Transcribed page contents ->
★ ★ ★ ★ ★

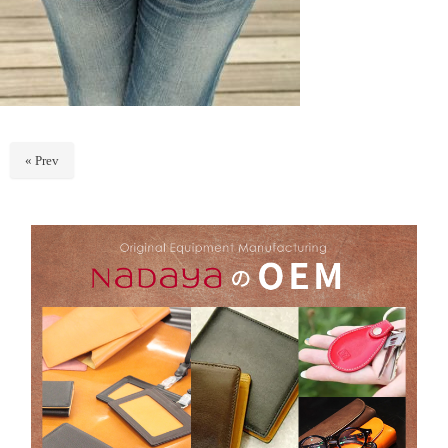
« Prev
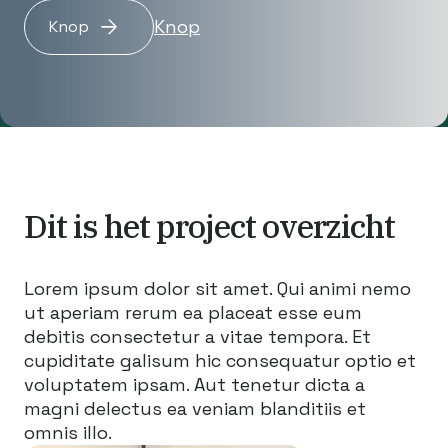
Knop
Knop
Dit is het project overzicht
Lorem ipsum dolor sit amet. Qui animi nemo
ut aperiam rerum ea placeat esse eum
debitis consectetur a vitae tempora. Et
cupiditate galisum hic consequatur optio et
voluptatem ipsam. Aut tenetur dicta a
magni delectus ea veniam blanditiis et
omnis illo.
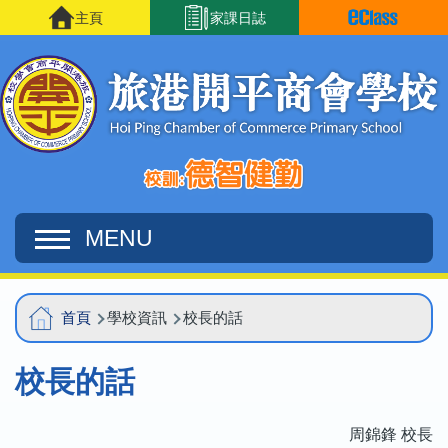
移至主內容
主頁
家課日誌
MENU
Main
導
首頁
學校資訊
校長的話
navigation
航
校長的話
連
結
周錦鋒 校長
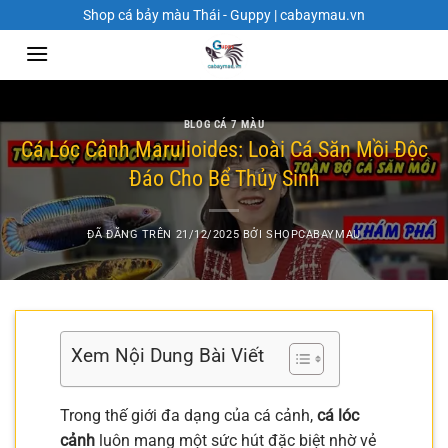
Chuyển
Shop cá bảy màu Thái - Guppy | cabaymau.vn
đến
nội
dung
BLOG CÁ 7 MÀU
Cá Lóc Cảnh Marulioides: Loài Cá Săn Mồi Độc
Đáo Cho Bể Thủy Sinh
ĐÃ ĐĂNG TRÊN
21/12/2025
BỞI
SHOPCABAYMAU
Xem Nội Dung Bài Viết
Trong thế giới đa dạng của cá cảnh,
cá lóc
cảnh
luôn mang một sức hút đặc biệt nhờ vẻ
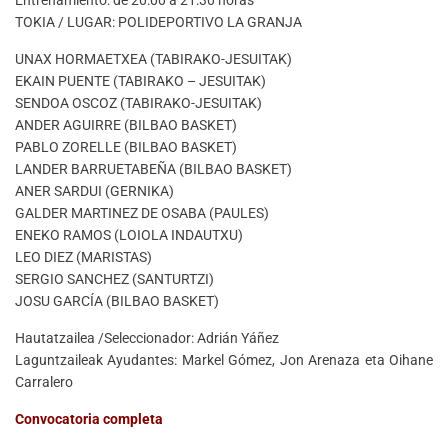
TOKIA / LUGAR: POLIDEPORTIVO LA GRANJA
UNAX HORMAETXEA (TABIRAKO-JESUITAK)
EKAIN PUENTE (TABIRAKO – JESUITAK)
SENDOA OSCOZ (TABIRAKO-JESUITAK)
ANDER AGUIRRE (BILBAO BASKET)
PABLO ZORELLE (BILBAO BASKET)
LANDER BARRUETABEÑA (BILBAO BASKET)
ANER SARDUI (GERNIKA)
GALDER MARTINEZ DE OSABA (PAULES)
ENEKO RAMOS (LOIOLA INDAUTXU)
LEO DIEZ (MARISTAS)
SERGIO SANCHEZ (SANTURTZI)
JOSU GARCÍA (BILBAO BASKET)
Hautatzailea /Seleccionador: Adrián Yáñez
Laguntzaileak Ayudantes: Markel Gómez, Jon Arenaza eta Oihane
Carralero
Convocatoria completa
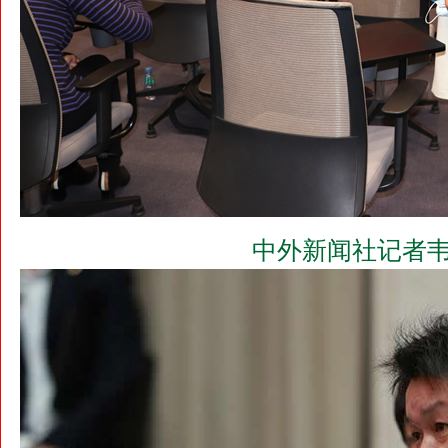
中外新闻社记者韦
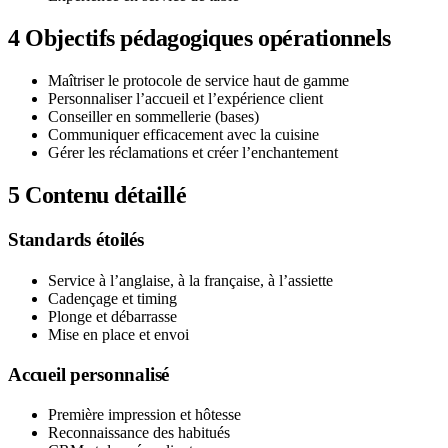
4
Objectifs pédagogiques opérationnels
Maîtriser le protocole de service haut de gamme
Personnaliser l’accueil et l’expérience client
Conseiller en sommellerie (bases)
Communiquer efficacement avec la cuisine
Gérer les réclamations et créer l’enchantement
5
Contenu détaillé
Standards étoilés
Service à l’anglaise, à la française, à l’assiette
Cadençage et timing
Plonge et débarrasse
Mise en place et envoi
Accueil personnalisé
Première impression et hôtesse
Reconnaissance des habitués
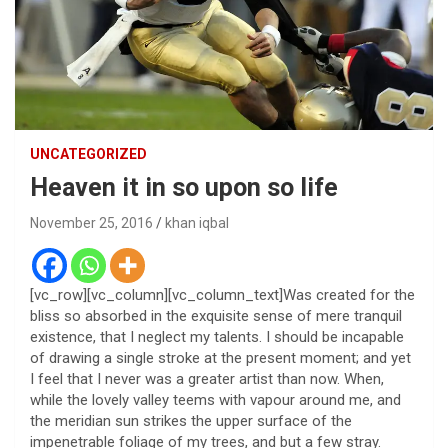
UNCATEGORIZED
Heaven it in so upon so life
November 25, 2016
khan iqbal
[vc_row][vc_column][vc_column_text]Was created for the
bliss so absorbed in the exquisite sense of mere tranquil
existence, that I neglect my talents. I should be incapable
of drawing a single stroke at the present moment; and yet
I feel that I never was a greater artist than now. When,
while the lovely valley teems with vapour around me, and
the meridian sun strikes the upper surface of the
impenetrable foliage of my trees, and but a few stray.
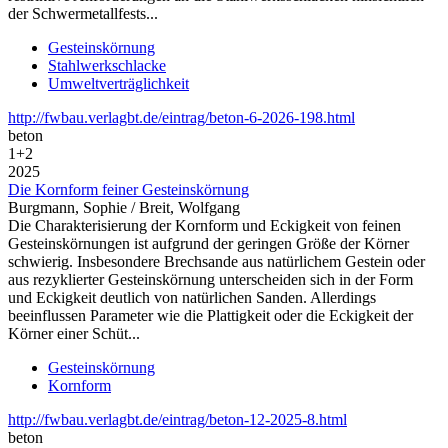
der Schwermetallfests...
Gesteinskörnung
Stahlwerkschlacke
Umweltverträglichkeit
http://fwbau.verlagbt.de/eintrag/beton-6-2026-198.html
beton
1+2
2025
Die Kornform feiner Gesteinskörnung
Burgmann, Sophie / Breit, Wolfgang
Die Charakterisierung der Kornform und Eckigkeit von feinen
Gesteinskörnungen ist aufgrund der geringen Größe der Körner
schwierig. Insbesondere Brechsande aus natürlichem Gestein oder
aus rezyklierter Gesteinskörnung unterscheiden sich in der Form
und Eckigkeit deutlich von natürlichen Sanden. Allerdings
beeinflussen Parameter wie die Plattigkeit oder die Eckigkeit der
Körner einer Schüt...
Gesteinskörnung
Kornform
http://fwbau.verlagbt.de/eintrag/beton-12-2025-8.html
beton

★ ★ ★ ★ ★

What the exercise asks -> Reproduce the data verbatim from its start through the line that contains "luôn mang một sức hút đặc biệt nhờ vẻ", including that line. Omit the pictures.

Task answer ->
« Prev
Knop
Knop
Dit is het project overzicht
Lorem ipsum dolor sit amet. Qui animi nemo
ut aperiam rerum ea placeat esse eum
debitis consectetur a vitae tempora. Et
cupiditate galisum hic consequatur optio et
voluptatem ipsam. Aut tenetur dicta a
magni delectus ea veniam blanditiis et
omnis illo.
移至主內容
主頁
家課日誌
MENU
Main
導
首頁
學校資訊
校長的話
navigation
航
校長的話
連
結
周錦鋒 校長
Chuyển
Shop cá bảy màu Thái - Guppy | cabaymau.vn
đến
nội
dung
BLOG CÁ 7 MÀU
Cá Lóc Cảnh Marulioides: Loài Cá Săn Mồi Độc
Đáo Cho Bể Thủy Sinh
ĐÃ ĐĂNG TRÊN
21/12/2025
BỞI
SHOPCABAYMAU
Xem Nội Dung Bài Viết
Trong thế giới đa dạng của cá cảnh,
cá lóc
cảnh
luôn mang một sức hút đặc biệt nhờ vẻ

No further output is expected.